Jean is
geboren en getogen in het huis waarin hij nu 86 jaar woont, waarvan 65 jaar met
Marie. Zij kwam uit een dorp hier zeven kilometer vandaan. Ze spraken daar met nét een beetje een ander
accent, maakten de cider nét even anders, maar deze verschillen bleken
overbrugbaar. Naast elkaar zitten ze aan de keukentafel te stralen. Het leven
is niet altijd goed voor ze geweest, maar ze zijn er nog en zijn heel monter.
We zitten er al een half uur voor we koffie krijgen. De meegebrachte
stroopwafels vallen in goede aarde. Bij het tweede kopje bieden ze ons er nog
één aan. Ik kijk met een schuin oog naar de klok, want ik bemerk enige onrust:
het is al kwart voor twaalf, we moeten gaan, rond midi moet de warme hap op tafel
staan. Met veel gezoen en geknuffel en gezwaai nemen we afscheid. Onze lunch bestaat uit een stokbroodje camembert en gebakken ei, met een kop
thee of glas vruchtensap erbij. Daar zijn we max twintig minuten mee bezig, dan
kunnen we weer doorrrr!
Toen Mathilde en een paar van haar vrienden een paar jaar
geleden bij ons in NL op visite waren en wij de ontbijttafel gedekt hadden met
brood en hagelslag, bekeek de visite misprijzend hun koffiemok. Men
haalde opgelucht adem toen ik met een bol,
een kom, aankwam. De café-au-lait werd overgeschonken, voorzichtig sneed Mathilde
een bruine boterham in vier reepjes en besmeerde ze met boter, waarna het
reepje brood in de mok gedoopt werd, wat een behoorlijke kliederboel werd maar
àlà. Met grote ogen keek ze naar de chocoladehagelslag die D. kwistig over zijn
boterham strooide. Voor tussen de middag hadden we een lunch bedacht in een
pannenkoekenrestaurant, dan was er tenminste iets betaalbaars warms te eten. En
gelukkig eten we ’s avonds al nooit voor 19.00 uur, maar nu moesten we het
stamppotbuffet na een uitgebreide apéro toch uitstellen naar een uur of half 9.
Tenslotte rolden we uitgeput na een hele dag Frans praten en proberen te
verstaan in bed.
In Frankrijk volgen we het nieuws via NOS.nl en leren dat
Zweden weer meer ultrarechtse stemmers heeft. Iedereen valt over elkaar heen om
te roepen hoe verkeerd dat allemaal is.
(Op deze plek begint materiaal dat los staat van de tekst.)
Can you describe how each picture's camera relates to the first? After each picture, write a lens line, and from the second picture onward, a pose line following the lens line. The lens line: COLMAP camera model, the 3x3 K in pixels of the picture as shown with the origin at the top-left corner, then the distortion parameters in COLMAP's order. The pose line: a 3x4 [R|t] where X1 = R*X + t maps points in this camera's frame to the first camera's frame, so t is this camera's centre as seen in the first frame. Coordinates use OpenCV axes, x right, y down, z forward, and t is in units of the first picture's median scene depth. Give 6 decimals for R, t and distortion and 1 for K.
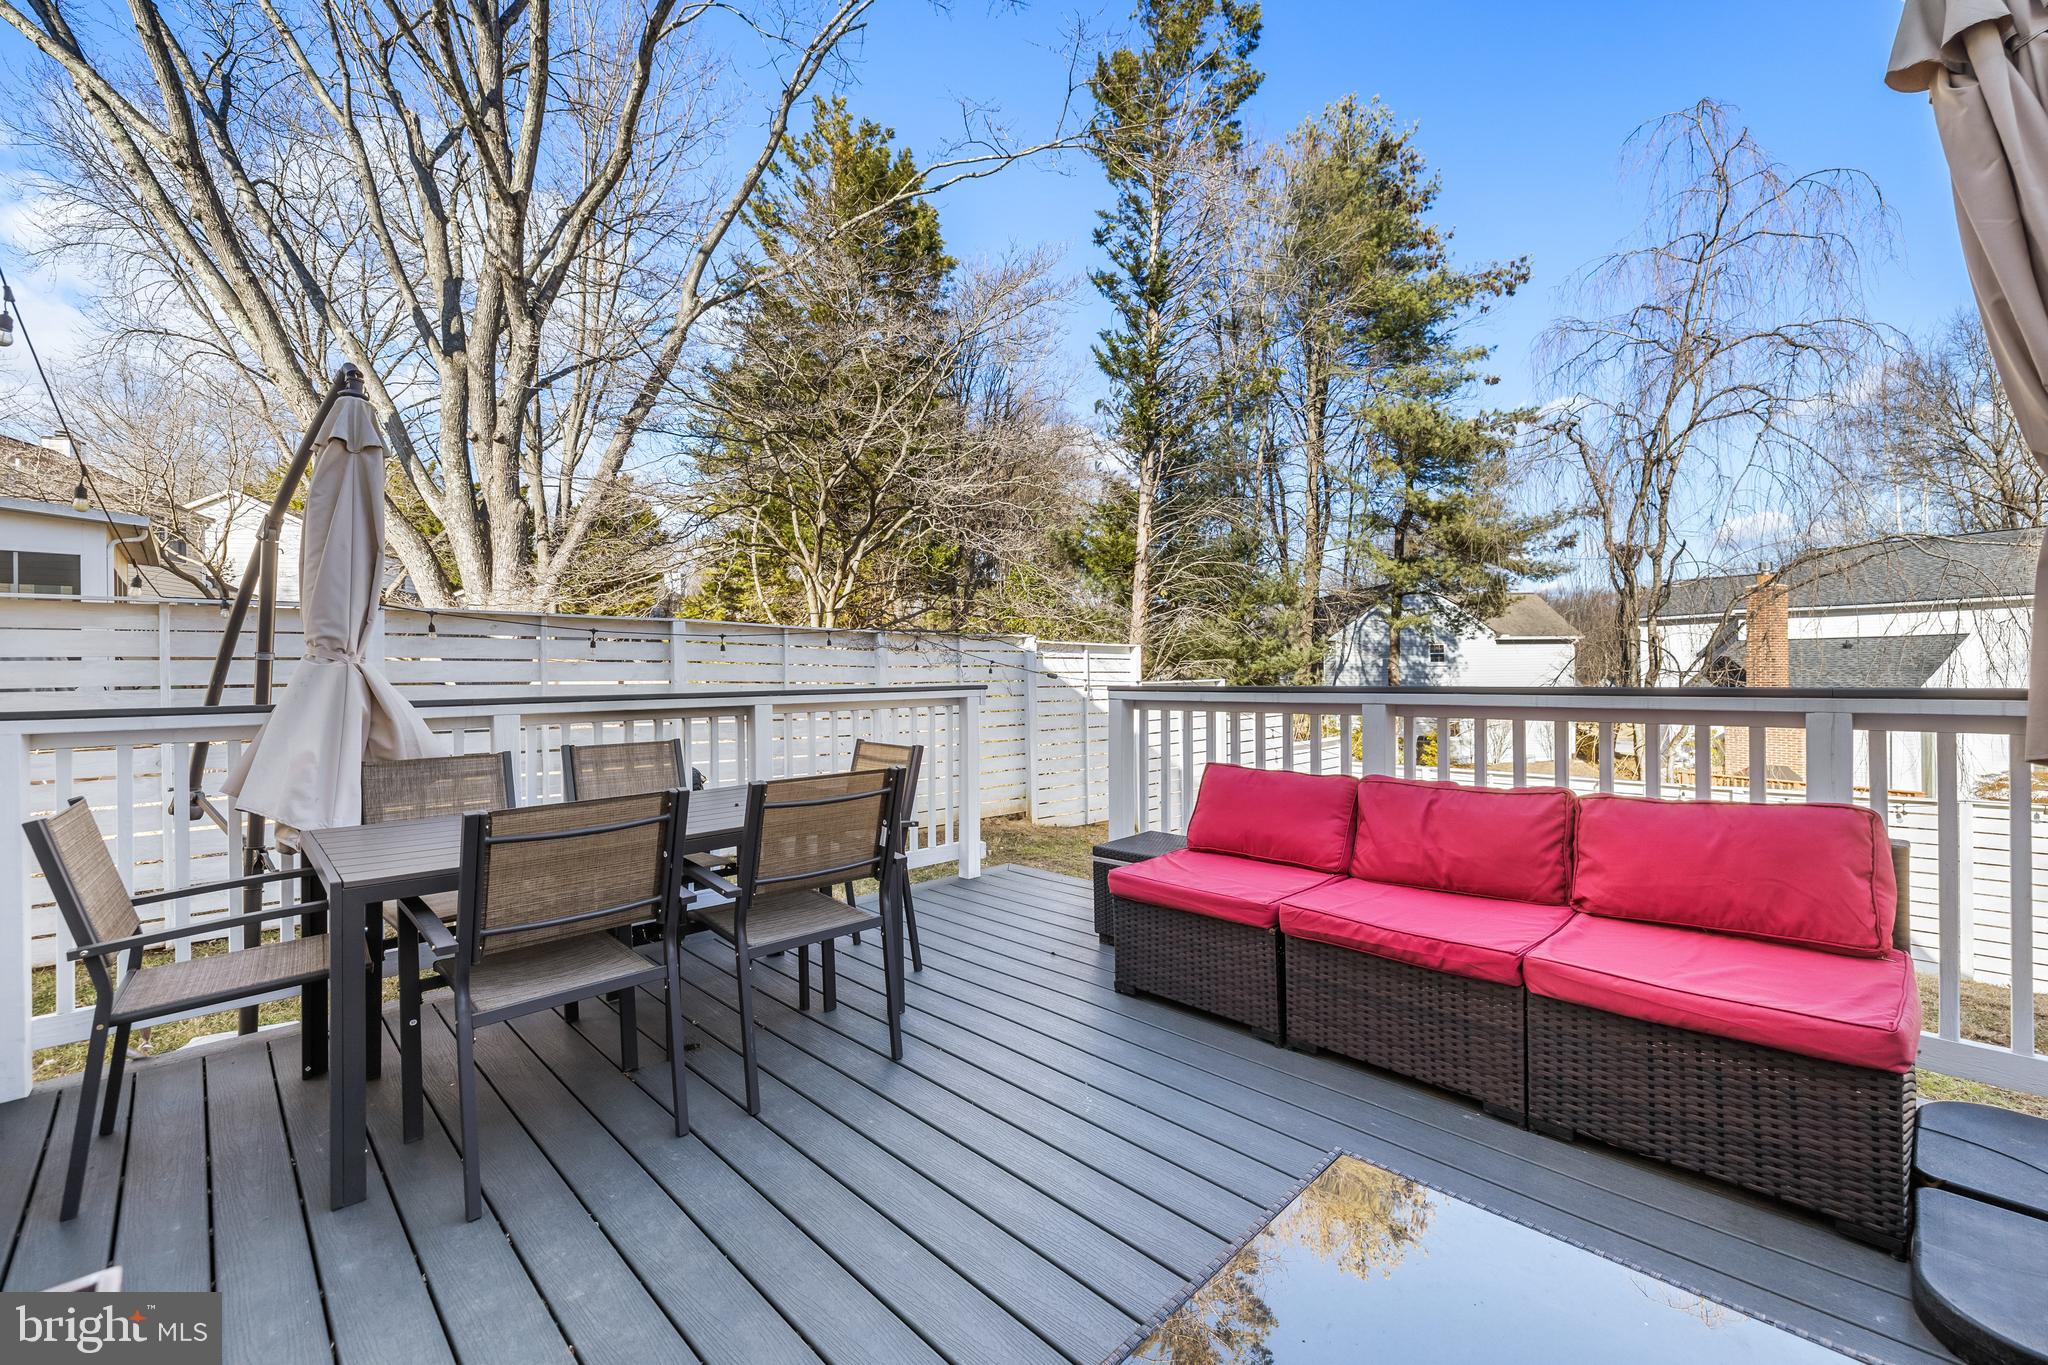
lens RADIAL K [[864.9, 0, 1024.4], [0, 864.9, 673.6], [0, 0, 1]] dist [0.000724, 0.000178]
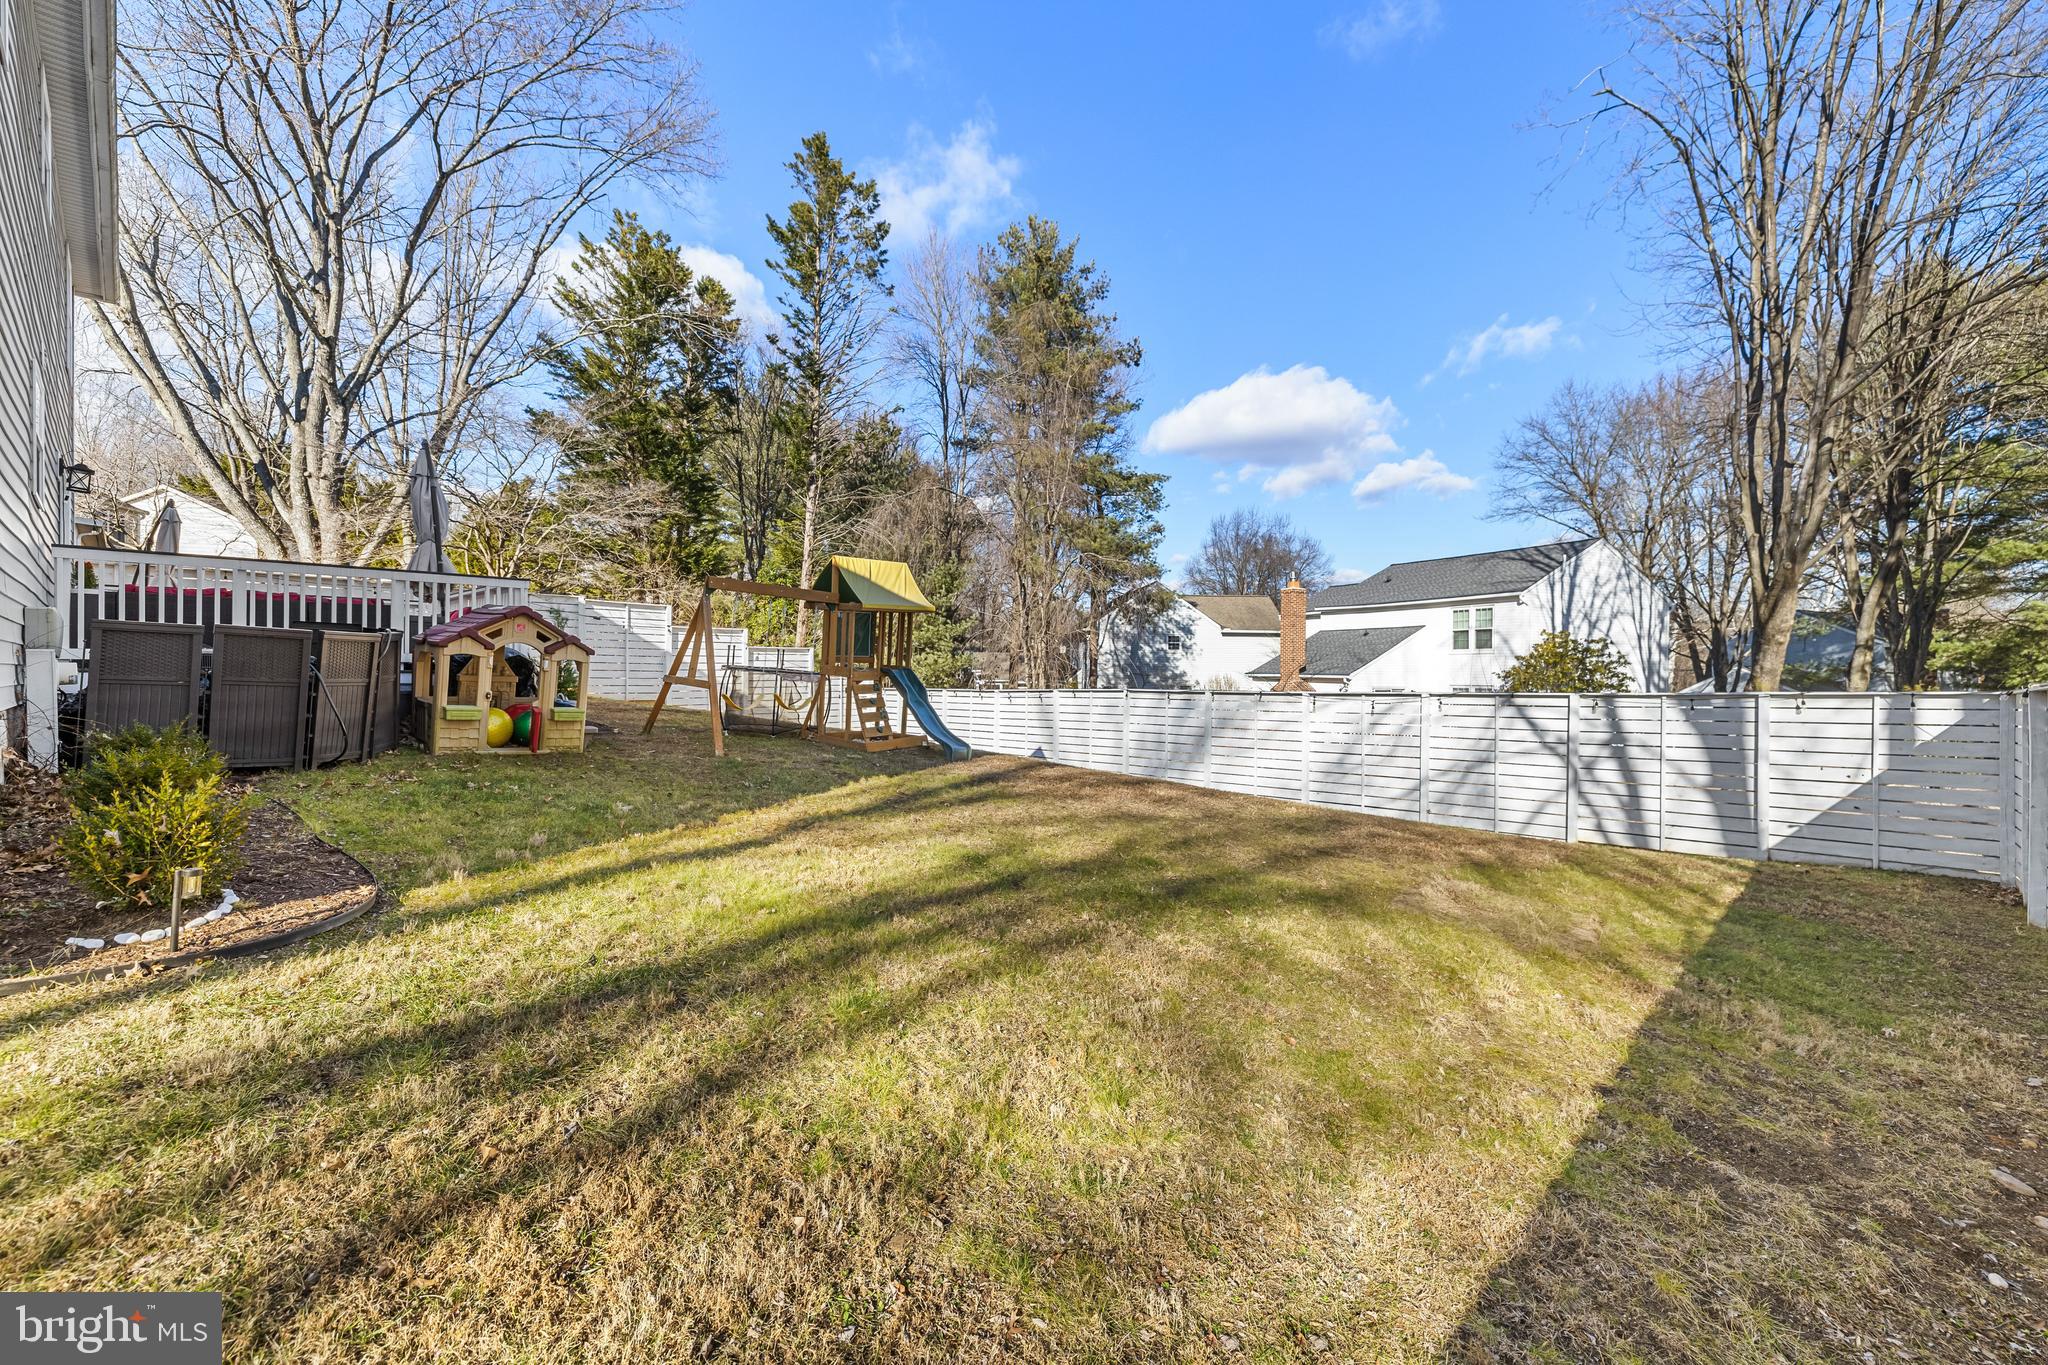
lens RADIAL K [[906.5, 0, 1023.4], [0, 906.5, 673.5], [0, 0, 1]] dist [0.025527, -0.000092]
pose [[0.999882, 0.014672, 0.004496, 0.676812], [-0.014629, 0.999847, -0.009612, 0.095847], [-0.004636, 0.009545, 0.999944, -0.711156]]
Niemand lijkt in staat in te zien en te
erkennen dát er verschillen tussen samenlevingen zijn en dat het een hele toer blijkt
daarmee goed om te gaan. Dat het misschien verstandig is de ‘onderbuik’gevoelens
van de inheemse bevolking nu eens serieus te nemen, zonder direct beticht te
worden als nazist en fascist. Want dat die gevoelens er zijn, mag best erkend
worden.
Denemarken lijkt een land te zijn waar het probleem niet meer
zo zwartwit benaderd wordt. Daar erkent men dat de Deense bevolking problemen
heeft met immigranten. Er wordt actief gewerkt aan integratie. Duidelijk wordt
gemaakt dat als er op school islamitische kinderen zitten, de ouders daarvan
niet het recht hebben te eisen dat varkensvlees niet meer op het menu mag
staan. Dat is niet aan hen. Maar dat hun kinderen het natuurlijk niet hoeven te
eten. Dat de overheid bespreekbaar maakt dat mensen uit andere landen welkom
zijn, maar dat het niet zo is dat het gastland zich dan moet aanpassen aan hun
gewoonten en wetten. Dat er van gasten in een land verwacht mag worden dat zij
de gewoontes daar respecteren. Dat doen wij Nederlanders in Frankrijk of waar
ook ter wereld toch ook? En zo niet, dan krijgen we toch straf?
Als er nou
eerst eens een politieke partij kwam die daadwerkelijk erkent dat mensen nu
eenmaal zo in elkaar steken. Ik bedoel maar, zelfs op zeven kilometer heb je al
een cultuurverschil. Ook binnenslands.
Wij drinken in Frankrijk ’s ochtends onze thee niet uit een bol maar uit een theeglas en eten nog steeds ’s avonds onze
hoofmaaltijd, behalve als we op visite zijn. Wij doen ons best Frans te spreken
en we houden (meestal) onze mond als we dingen zien of horen die toch echt wel
bestempeld kunnen worden als ‘typisch Frans’. Ik vraag me wel eens af, hoe dat
zou zijn als Fransen opeens massaal naar Nederland uit zouden wijken. Eén ding:
het zou de verkoop van bols érg
bevorderen. Want integreren is niet iedereen gegeven.